Nous Research has quietly launched Hermes 4, a family of AI language models that the company claims matches leading commercial systems while removing most content restrictions. Michael Nuñez reports about the release for VentureBeat.
Unlike ChatGPT or Claude, Hermes 4 responds to nearly any request without safety guardrails that have become standard in commercial AI systems. The model scored 57.1% on “RefusalBench,” a test measuring how often AI systems refuse to answer questions, significantly outperforming GPT-4o at 17.67% and Claude Sonnet 4 at 17%.

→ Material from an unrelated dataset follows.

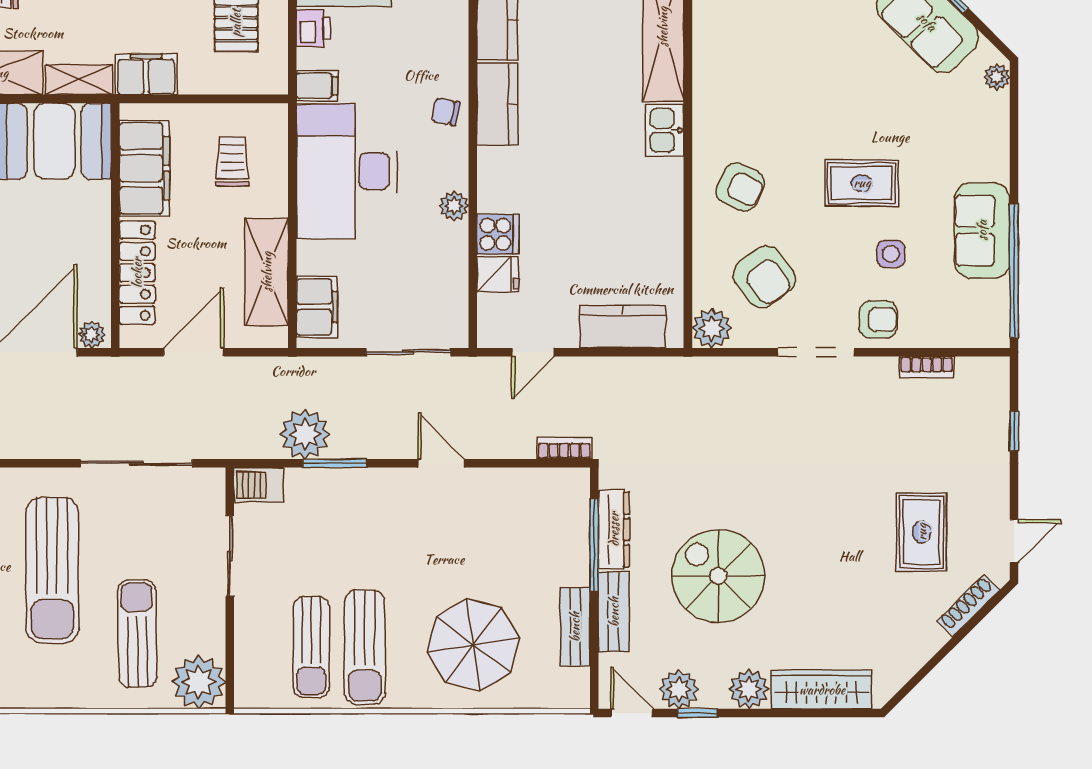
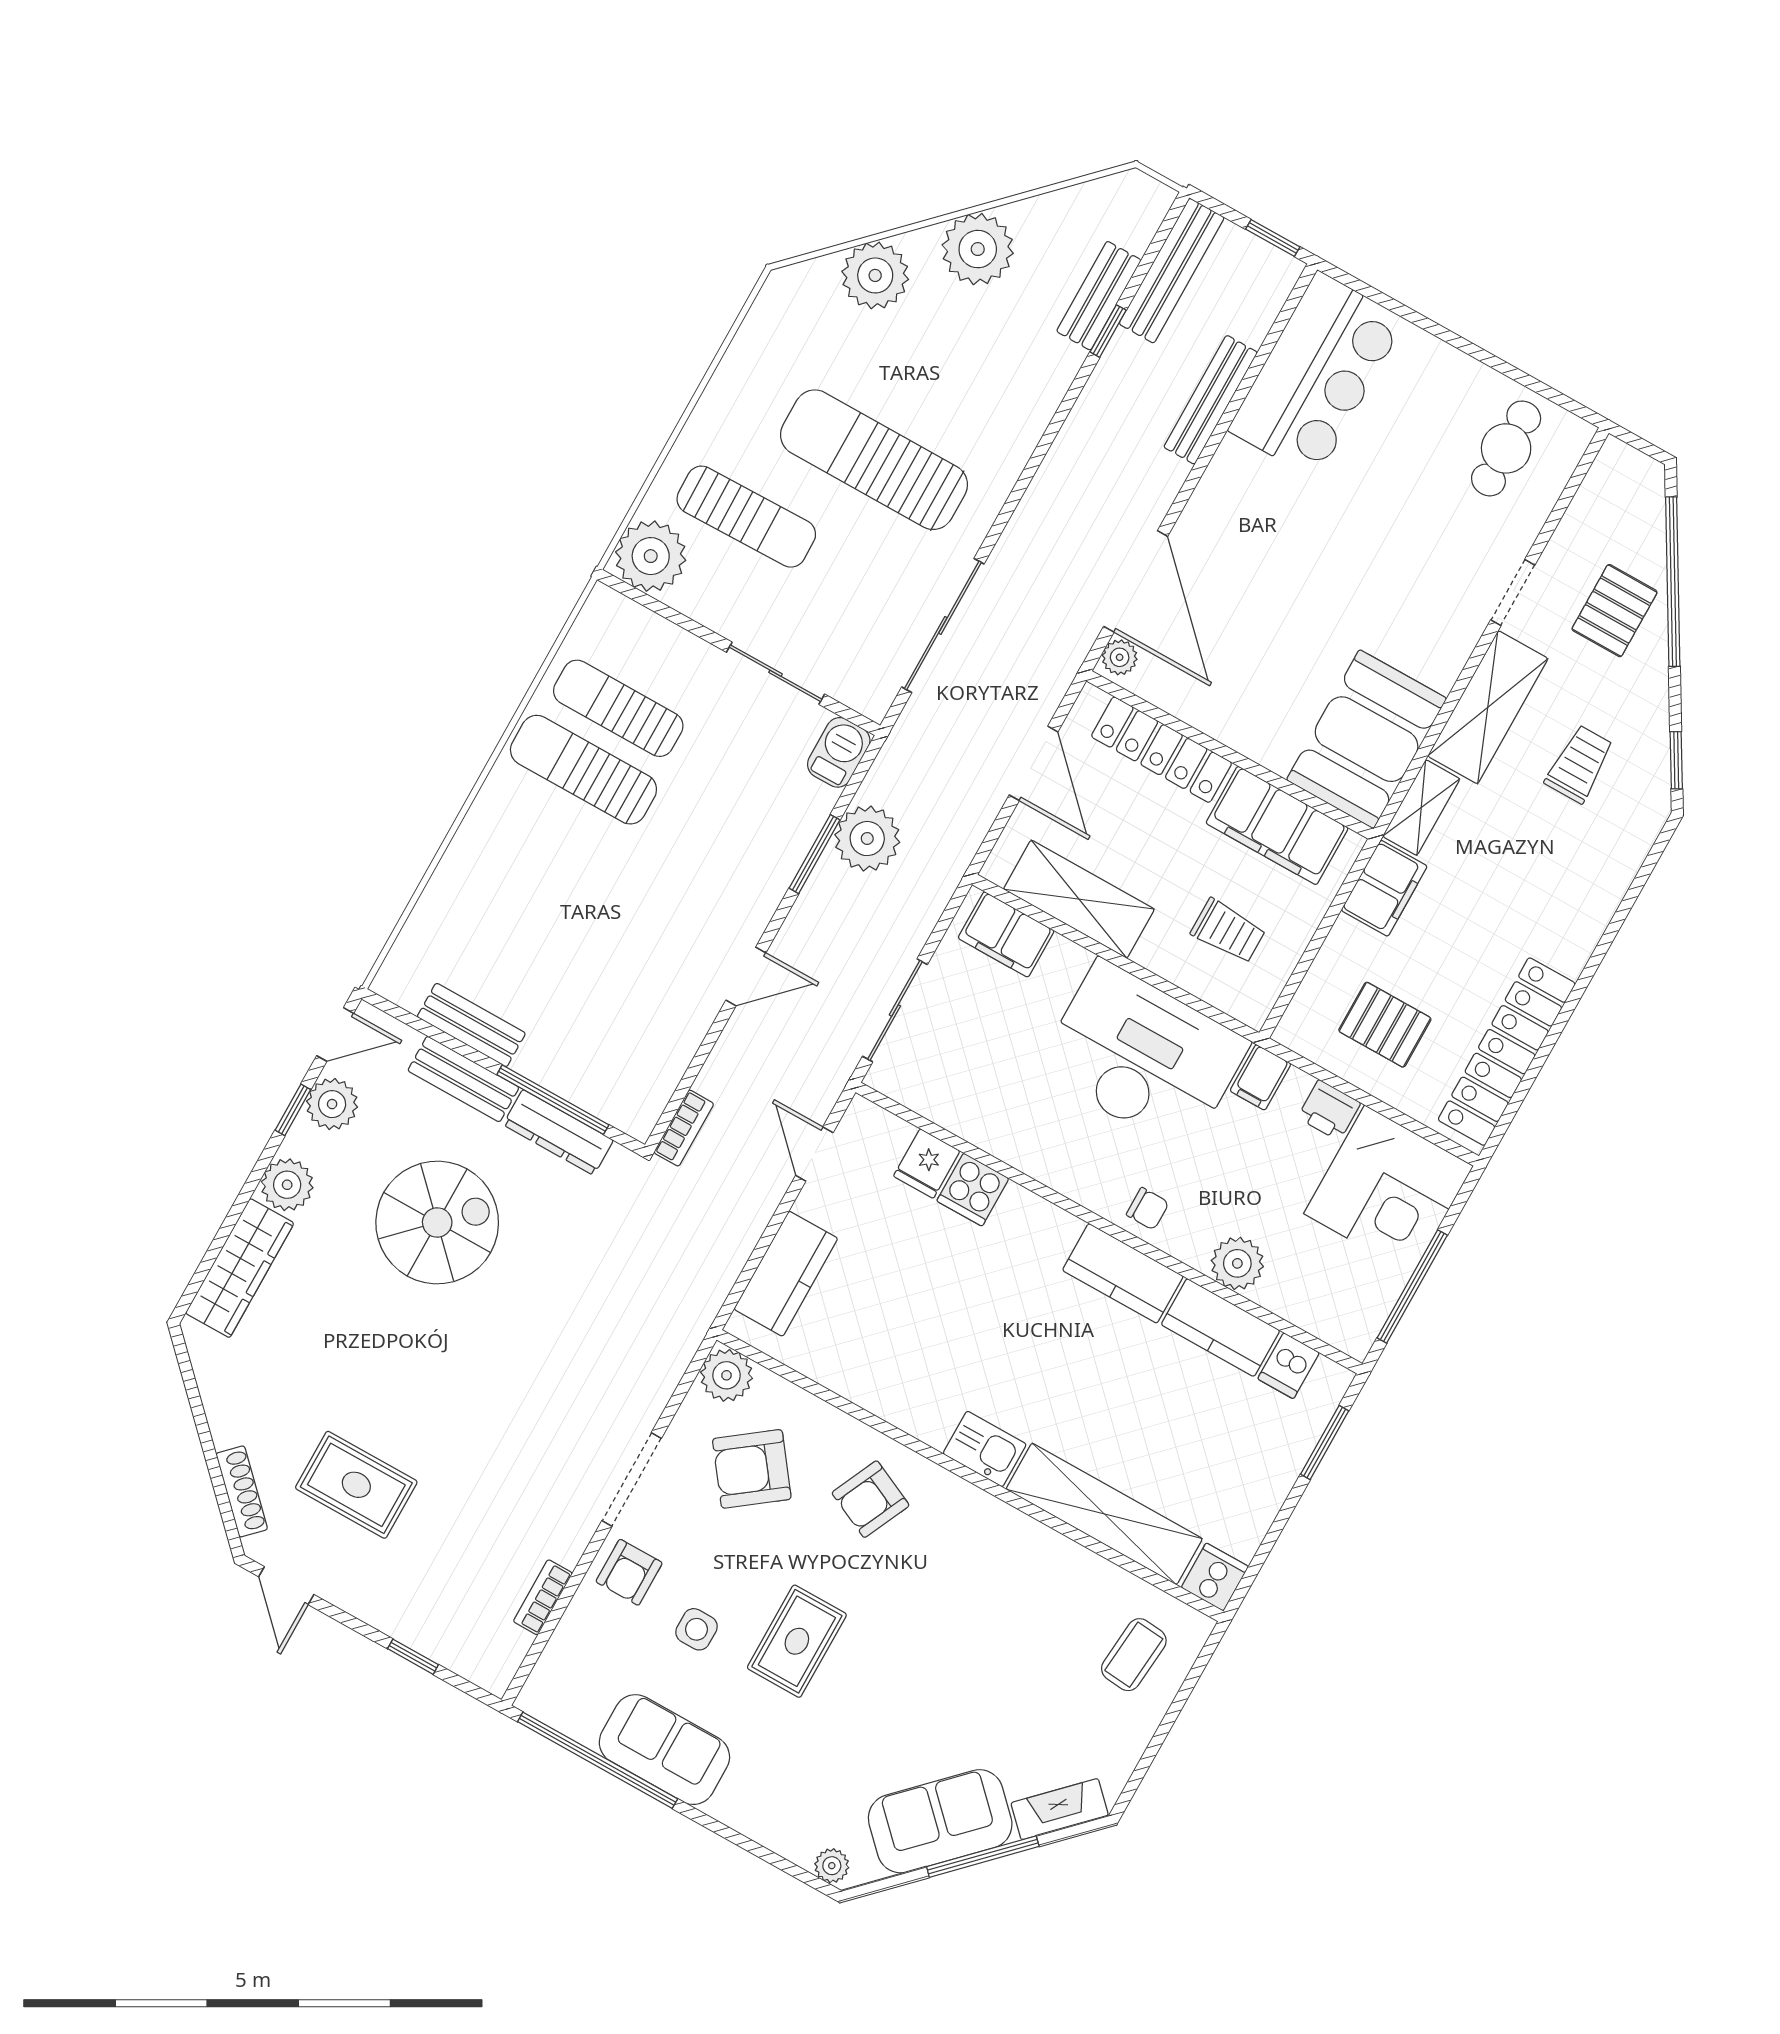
chair: (446, 112) -> (1148, 1209), turned 78
plant: (454, 206) -> (1237, 1263), moved, width x1.38, depth x1.38
parasol: (473, 645) -> (516, 896), removed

The startup’s largest 405-billion parameter model achieved 96.3% on the MATH-500 benchmark and 81.9% on the challenging AIME’24 mathematics competition. These scores rival proprietary systems that cost millions more to develop.
Hermes 4 introduces “hybrid reasoning,” allowing users to toggle between fast responses and deeper thinking processes. The system shows its internal reasoning before providing final answers, similar to OpenAI’s o1 models but with full transparency.
The models were trained using 192 Nvidia B200 GPUs and two novel systems: DataForge for synthetic data generation and Atropos for reinforcement learning. The training process required 71,616 GPU hours for the largest model.
Nous Research raised $65 million earlier this year and positions itself as an advocate for open-source AI without corporate content policies. The models are available through Hugging Face downloads and API access.